Duterte “gives higher premium to public health and safety” even as reopening the economy is important, his spokesman Harry Roque said in a statement Monday. The president wants the vaccination program to start soon to ease current mobility curbs, Roque said.
The Philippines’ benchmark stock index fell as much as 1.1% Tuesday, poised for its lowest close since January 29.
The Southeast Asian nation, which has the second-highest coronavirus cases in the region, expects its first vaccine shipment from Sinovac Biotech Ltd. possibly within days after its regulators approved Chinese developer’s shot on Monday.
“Moving to relax restrictions will have only a modest impact on overall spending as the more likely impediment to consumption is the lack of consumer confidence,” said Nicholas Mapa, economist at ING Groep NV in Manila. “The one true antidote to the lack of confidence would be the vaccine procured by the government as this would generate GDP momentum via increased government expenditure while simultaneously curing Filipinos’ anxiety tied to catching the virus.”

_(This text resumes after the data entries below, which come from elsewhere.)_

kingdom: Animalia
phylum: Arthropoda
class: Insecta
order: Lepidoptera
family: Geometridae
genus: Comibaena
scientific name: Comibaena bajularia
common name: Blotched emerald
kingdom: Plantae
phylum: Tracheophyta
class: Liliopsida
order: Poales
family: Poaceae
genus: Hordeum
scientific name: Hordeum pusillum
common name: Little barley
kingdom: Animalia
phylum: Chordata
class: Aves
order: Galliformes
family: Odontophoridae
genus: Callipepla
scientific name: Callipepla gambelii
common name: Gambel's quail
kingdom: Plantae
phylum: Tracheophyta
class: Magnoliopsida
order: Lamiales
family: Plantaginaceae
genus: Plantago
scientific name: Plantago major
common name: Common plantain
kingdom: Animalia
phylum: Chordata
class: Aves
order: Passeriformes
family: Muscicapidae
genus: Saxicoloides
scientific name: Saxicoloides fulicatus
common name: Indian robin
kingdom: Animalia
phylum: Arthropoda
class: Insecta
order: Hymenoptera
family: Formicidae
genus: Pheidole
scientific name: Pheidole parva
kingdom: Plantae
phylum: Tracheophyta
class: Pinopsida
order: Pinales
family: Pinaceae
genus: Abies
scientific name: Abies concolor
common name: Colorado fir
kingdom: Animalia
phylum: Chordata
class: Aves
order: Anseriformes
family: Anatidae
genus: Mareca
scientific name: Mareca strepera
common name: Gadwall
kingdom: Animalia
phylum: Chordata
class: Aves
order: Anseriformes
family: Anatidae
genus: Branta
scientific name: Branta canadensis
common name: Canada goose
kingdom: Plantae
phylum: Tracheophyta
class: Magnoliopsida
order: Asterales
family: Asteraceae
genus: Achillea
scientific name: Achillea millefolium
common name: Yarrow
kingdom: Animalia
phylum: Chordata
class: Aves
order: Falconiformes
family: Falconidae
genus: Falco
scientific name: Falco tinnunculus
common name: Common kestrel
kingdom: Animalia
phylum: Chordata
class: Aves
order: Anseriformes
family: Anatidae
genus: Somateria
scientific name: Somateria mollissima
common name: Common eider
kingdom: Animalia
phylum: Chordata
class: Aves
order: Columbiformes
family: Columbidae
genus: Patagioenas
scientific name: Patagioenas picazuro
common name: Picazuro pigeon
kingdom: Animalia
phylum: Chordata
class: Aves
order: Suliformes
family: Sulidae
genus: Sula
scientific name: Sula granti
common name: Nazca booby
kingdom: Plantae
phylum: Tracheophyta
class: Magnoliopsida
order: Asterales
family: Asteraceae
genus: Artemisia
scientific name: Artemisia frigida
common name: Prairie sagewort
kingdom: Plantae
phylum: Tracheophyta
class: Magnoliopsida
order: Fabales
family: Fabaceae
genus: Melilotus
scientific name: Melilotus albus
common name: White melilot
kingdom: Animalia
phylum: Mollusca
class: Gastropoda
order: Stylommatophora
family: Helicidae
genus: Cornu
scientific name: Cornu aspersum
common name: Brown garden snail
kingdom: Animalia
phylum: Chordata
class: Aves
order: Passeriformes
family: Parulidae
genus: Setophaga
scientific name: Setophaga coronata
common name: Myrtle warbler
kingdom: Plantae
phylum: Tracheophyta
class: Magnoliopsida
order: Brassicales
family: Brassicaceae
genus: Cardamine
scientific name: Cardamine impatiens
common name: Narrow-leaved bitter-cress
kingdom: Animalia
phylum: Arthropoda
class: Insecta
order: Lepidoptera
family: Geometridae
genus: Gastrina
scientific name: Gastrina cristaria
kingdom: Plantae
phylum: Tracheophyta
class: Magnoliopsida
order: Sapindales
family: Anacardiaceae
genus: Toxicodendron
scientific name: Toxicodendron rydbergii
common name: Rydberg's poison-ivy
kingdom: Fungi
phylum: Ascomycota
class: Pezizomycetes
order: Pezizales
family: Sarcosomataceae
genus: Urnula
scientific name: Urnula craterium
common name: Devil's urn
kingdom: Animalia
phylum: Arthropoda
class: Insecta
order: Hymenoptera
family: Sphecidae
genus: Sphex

Economic managers will devise ways to further reopen the economy without having to shift to the loosest quarantine, Cabinet Secretary Karlo Nograles said in a virtual briefing Tuesday. Economic Planning Secretary Karl Chua earlier said easing restrictions will help the economy recover from last year’s record slump.
Metro Manila, the nation’s capital region that accounts for about a third of the economy, is currently under the second loosest restriction, where many businesses can operate and mass gatherings are prohibited. The nation recorded its highest daily infections since November on Monday.
Duterte also rejected the proposal to resume face-to-face school classes in low-risk areas in March, but is open to conduct pilot tests by August, his spokesman said.